Several thousand Christians who packed a cathedral compound in the Egyptian capital hurled stones at riot police Wednesday to protest a woman's alleged forced conversion to Islam. At least 30 people were injured.
The injured included 21 police officers. Some policemen were seen wiping blood from their heads in the streets outside the compound of the Coptic Orthodox cathedral in Cairo's Abbasiya district.
Police threw the rocks back over the compound wall and an Associated Press reporter saw about 10 injured people, including a priest, inside the compound. The police sealed off the compound by parking some 40 trucks around its walls and closing adjacent roads.
Protests began Sunday at the cathedral as word spread that the wife of a Coptic priest in Abou al-Matameer, a town 84 miles north of Cairo, was forced by her Muslim boss in the civil service to convert.
A security official has said the 47-year-old woman, Wafaa Constantine, was living in a Muslim household in Cairo and had become a Muslim of her own free will.
Some of Egypt's Coptic Christian minority said Constantine was kidnapped and taken to Cairo with the complicity of local authorities.
The disputed case highlights the potential for friction between Egypt's Muslim majority and Christian minority. The Copts are an estimated 10 percent of the nation's 70 million people.
On Wednesday night, a brother-in-law of Constantine entered the compound and told protesters through a loudspeaker that the woman had returned home.
"My brothers and sisters: my brother just told me that she arrived in a safe place and she is in good condition," Meshiha Maawad said.
The protesters clapped and whistled but refused to leave. They demanded that Pope Shenouda III, the head of the Coptic Orthodox Church, speak to them. The pope has offices in the compound.
An assistant, Bishop Yoanas, told the crowd the leader left the compound because he was "upset" that authorities delayed Constantine's return.
"We thank the government for bringing her to us," the bishop said. "But because of the delay, Pope Shenouda, who waited four hours for her return, was not happy and he left."
Some protesters said they would not leave the compound until they saw Constantine herself. But, as the night wore on, many protesters did leave.
The victims of the rioting included young priest Matyas Abdel Maseh. Leaning against a wall for support with his head bandaged, he said he was hit by a stone thrown by the police as he tried to stop demonstrators from getting too close to the compound's gates.

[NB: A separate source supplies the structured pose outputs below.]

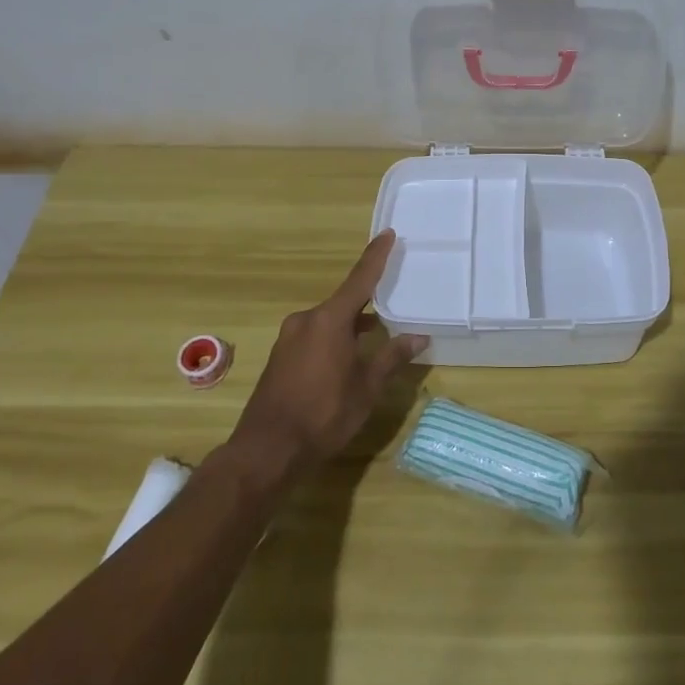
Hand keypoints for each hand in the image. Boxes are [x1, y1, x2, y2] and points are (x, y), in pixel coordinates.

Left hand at [228, 231, 424, 481]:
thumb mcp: (366, 387)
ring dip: (351, 325)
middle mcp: (306, 321)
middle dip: (367, 302)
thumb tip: (418, 337)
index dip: (376, 256)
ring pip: (328, 321)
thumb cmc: (324, 414)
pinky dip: (334, 338)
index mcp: (329, 320)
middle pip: (343, 302)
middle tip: (392, 297)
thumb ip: (391, 357)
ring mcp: (289, 339)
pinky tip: (348, 357)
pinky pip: (314, 336)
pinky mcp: (280, 358)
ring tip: (376, 334)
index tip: (387, 233)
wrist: (267, 451)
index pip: (360, 279)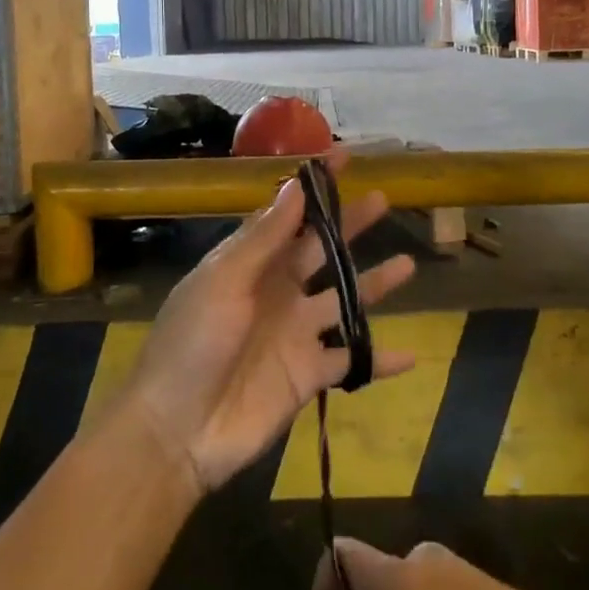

"The government is attacking Christians," Maseh said. "The army outside the gates is attacking us with stones."
Accusations of forced conversion surface every year in Egypt.
The editor of the Coptic newspaper Watani, Youssef Sidhom, accused the government and local authorities of being reluctant to investigate and prosecute such cases.
"Such injustice has created a very sensitive situation, like the one we are witnessing now," Sidhom told the AP in a phone interview. "What kind of a religion is it that accepts people who have been forced to believe in it?"
Copts generally live in peace with their Muslim neighbors, but they are underrepresented in the upper ranks of the civil service. They complain of discrimination in finding jobs and restrictions on building churches.
During an Islamic insurrection in the 1990s, Muslim militants occasionally attacked Copts. In 2000, clashes broke out among Copts and Muslims in several adjacent villages in the southern province of Sohag, leading to 23 deaths. All but two were Copts.